BEGIN
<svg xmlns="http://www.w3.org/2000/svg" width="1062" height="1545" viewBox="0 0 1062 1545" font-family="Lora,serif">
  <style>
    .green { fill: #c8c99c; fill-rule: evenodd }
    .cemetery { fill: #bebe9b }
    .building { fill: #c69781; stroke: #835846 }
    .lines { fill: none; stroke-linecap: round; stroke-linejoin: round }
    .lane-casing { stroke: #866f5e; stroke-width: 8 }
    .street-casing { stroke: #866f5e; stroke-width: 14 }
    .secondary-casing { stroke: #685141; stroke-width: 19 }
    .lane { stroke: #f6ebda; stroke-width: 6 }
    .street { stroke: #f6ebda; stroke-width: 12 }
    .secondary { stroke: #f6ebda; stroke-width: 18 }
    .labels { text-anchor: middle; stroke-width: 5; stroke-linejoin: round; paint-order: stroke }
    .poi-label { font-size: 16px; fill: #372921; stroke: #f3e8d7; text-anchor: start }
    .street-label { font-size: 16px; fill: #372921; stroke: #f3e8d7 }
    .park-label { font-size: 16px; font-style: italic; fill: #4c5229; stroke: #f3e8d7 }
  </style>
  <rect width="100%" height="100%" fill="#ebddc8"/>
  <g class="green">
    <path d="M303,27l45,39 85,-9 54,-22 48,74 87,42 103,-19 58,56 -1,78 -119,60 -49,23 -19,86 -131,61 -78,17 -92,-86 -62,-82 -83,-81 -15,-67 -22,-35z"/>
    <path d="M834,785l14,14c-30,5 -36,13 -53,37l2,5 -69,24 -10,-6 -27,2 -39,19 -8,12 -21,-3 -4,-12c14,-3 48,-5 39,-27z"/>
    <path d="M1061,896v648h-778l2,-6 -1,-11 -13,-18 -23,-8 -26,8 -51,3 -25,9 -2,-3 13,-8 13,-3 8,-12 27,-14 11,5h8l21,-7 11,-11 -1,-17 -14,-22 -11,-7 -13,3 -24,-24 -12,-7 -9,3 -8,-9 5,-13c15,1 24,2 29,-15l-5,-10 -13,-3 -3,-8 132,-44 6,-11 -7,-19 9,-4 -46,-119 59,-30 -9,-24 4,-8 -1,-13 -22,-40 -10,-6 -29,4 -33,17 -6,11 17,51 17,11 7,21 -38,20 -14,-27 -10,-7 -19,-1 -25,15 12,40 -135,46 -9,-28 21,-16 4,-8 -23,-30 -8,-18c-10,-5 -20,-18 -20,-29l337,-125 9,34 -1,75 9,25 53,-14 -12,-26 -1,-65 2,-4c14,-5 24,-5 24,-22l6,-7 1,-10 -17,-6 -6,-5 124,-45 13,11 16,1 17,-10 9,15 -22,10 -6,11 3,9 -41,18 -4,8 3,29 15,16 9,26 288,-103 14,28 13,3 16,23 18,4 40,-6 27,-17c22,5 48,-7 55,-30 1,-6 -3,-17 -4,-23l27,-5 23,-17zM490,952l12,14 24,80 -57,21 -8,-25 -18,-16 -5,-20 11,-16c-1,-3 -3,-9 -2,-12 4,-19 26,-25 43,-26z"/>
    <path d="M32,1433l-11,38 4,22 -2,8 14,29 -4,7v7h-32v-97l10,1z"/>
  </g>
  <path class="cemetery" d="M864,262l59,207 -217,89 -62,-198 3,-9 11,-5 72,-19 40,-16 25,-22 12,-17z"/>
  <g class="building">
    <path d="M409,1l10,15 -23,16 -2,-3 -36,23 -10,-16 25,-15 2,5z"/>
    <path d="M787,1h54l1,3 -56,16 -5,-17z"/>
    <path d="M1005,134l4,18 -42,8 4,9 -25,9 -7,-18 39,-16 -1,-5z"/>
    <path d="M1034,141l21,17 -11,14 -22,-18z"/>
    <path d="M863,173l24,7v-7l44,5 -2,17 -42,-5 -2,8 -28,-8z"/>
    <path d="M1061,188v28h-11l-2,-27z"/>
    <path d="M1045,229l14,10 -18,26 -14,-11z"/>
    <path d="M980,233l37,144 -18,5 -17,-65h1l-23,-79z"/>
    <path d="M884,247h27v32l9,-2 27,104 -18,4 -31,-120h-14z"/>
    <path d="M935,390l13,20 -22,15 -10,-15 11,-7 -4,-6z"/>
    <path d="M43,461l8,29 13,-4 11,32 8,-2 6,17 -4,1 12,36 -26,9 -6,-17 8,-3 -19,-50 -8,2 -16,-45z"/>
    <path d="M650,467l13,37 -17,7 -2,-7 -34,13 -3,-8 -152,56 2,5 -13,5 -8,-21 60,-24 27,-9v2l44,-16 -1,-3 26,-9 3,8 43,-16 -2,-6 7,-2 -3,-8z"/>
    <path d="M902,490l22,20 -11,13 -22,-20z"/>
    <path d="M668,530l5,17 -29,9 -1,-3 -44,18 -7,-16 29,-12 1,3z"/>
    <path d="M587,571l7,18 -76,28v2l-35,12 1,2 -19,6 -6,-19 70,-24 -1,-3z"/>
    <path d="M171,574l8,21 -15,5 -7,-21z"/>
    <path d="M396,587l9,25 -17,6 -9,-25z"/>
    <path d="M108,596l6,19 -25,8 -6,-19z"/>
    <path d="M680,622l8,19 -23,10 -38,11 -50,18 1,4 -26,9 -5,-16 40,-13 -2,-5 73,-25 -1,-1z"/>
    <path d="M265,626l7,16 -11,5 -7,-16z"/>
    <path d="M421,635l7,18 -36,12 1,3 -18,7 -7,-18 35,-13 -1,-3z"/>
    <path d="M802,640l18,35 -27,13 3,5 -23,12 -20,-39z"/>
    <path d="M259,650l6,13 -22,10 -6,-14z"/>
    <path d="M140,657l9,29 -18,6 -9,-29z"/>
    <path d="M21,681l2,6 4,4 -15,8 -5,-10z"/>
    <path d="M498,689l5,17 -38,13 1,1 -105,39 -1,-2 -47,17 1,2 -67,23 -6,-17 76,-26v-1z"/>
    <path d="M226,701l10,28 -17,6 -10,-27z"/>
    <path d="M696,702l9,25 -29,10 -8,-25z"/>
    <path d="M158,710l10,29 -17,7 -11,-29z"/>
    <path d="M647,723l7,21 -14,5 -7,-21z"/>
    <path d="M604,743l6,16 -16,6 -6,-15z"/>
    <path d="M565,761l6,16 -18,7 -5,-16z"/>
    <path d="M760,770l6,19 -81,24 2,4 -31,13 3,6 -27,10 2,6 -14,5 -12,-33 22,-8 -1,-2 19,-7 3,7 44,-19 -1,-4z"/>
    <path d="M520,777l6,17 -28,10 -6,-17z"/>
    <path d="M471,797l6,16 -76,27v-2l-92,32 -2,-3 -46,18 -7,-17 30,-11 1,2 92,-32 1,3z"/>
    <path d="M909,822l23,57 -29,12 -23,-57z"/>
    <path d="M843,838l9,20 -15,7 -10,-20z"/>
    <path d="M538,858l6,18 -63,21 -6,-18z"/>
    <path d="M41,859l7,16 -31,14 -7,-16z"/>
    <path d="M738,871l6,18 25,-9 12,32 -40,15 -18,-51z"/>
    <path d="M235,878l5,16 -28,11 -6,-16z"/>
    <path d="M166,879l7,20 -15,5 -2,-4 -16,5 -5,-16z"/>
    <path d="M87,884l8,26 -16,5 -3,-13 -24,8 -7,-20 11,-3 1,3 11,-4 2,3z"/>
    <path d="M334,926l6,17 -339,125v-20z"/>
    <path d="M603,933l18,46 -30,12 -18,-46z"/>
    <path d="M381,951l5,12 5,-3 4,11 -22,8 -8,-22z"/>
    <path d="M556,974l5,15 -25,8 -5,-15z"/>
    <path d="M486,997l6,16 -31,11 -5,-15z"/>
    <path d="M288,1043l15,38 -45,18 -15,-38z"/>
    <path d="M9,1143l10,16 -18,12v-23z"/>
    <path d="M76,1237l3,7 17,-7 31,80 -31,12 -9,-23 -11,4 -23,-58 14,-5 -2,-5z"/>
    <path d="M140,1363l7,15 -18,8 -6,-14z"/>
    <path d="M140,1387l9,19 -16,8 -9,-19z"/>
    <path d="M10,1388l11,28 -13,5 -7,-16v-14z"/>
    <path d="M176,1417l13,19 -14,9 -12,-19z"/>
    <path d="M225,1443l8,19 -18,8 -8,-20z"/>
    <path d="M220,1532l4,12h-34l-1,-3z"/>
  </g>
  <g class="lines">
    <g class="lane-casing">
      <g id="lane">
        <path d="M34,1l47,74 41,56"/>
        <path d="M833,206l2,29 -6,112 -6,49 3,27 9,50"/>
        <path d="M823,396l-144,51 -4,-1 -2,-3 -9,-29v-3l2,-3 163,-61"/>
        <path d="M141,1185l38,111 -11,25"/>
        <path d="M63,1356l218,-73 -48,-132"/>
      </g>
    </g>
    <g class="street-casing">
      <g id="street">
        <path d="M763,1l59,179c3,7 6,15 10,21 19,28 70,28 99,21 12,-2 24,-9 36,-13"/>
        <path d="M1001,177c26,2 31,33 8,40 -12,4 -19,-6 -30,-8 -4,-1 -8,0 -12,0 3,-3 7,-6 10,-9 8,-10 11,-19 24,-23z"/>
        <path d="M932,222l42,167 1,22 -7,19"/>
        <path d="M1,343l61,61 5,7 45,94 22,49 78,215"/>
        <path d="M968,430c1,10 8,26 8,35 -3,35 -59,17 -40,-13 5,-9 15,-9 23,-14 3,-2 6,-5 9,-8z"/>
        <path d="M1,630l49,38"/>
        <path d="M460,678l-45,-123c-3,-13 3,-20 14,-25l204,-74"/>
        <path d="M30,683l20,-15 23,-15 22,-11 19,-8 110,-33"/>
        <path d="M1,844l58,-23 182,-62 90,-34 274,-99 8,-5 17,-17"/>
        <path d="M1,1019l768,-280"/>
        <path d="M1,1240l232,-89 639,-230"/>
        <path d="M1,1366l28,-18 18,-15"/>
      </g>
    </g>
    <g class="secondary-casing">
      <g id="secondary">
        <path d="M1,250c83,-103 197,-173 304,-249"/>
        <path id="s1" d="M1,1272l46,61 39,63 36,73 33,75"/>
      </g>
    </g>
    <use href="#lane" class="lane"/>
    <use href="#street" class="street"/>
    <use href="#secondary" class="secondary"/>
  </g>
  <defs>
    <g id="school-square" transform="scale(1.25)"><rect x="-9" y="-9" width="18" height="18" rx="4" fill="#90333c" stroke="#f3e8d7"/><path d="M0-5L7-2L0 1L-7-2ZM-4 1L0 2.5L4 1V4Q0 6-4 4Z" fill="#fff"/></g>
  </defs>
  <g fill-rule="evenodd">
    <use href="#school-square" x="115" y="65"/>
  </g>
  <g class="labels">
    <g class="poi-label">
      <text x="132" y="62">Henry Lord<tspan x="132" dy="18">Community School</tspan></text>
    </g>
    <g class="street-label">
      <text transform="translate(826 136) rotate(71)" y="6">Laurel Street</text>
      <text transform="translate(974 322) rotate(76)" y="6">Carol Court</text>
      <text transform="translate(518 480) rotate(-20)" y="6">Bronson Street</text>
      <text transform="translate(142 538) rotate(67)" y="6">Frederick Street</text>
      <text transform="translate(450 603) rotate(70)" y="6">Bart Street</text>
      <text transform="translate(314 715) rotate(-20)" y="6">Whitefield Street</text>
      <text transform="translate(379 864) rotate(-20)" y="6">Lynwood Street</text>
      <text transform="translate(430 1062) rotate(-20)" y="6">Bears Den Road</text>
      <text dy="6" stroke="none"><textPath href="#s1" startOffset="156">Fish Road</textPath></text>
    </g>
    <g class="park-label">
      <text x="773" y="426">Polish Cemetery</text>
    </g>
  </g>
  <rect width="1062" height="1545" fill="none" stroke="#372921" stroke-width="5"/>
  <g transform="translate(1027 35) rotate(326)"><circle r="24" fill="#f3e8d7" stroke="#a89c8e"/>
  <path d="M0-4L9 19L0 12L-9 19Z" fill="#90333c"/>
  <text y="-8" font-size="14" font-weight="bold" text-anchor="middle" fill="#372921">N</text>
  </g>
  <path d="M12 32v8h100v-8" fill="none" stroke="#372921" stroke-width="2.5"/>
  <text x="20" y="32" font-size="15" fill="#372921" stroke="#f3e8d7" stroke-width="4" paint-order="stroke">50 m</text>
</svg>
END
--- Exercise goal ---
The job is to copy each line from the material above that holds the word "lines".

--- Written solution ---
    .lines { fill: none; stroke-linecap: round; stroke-linejoin: round }
  <g class="lines">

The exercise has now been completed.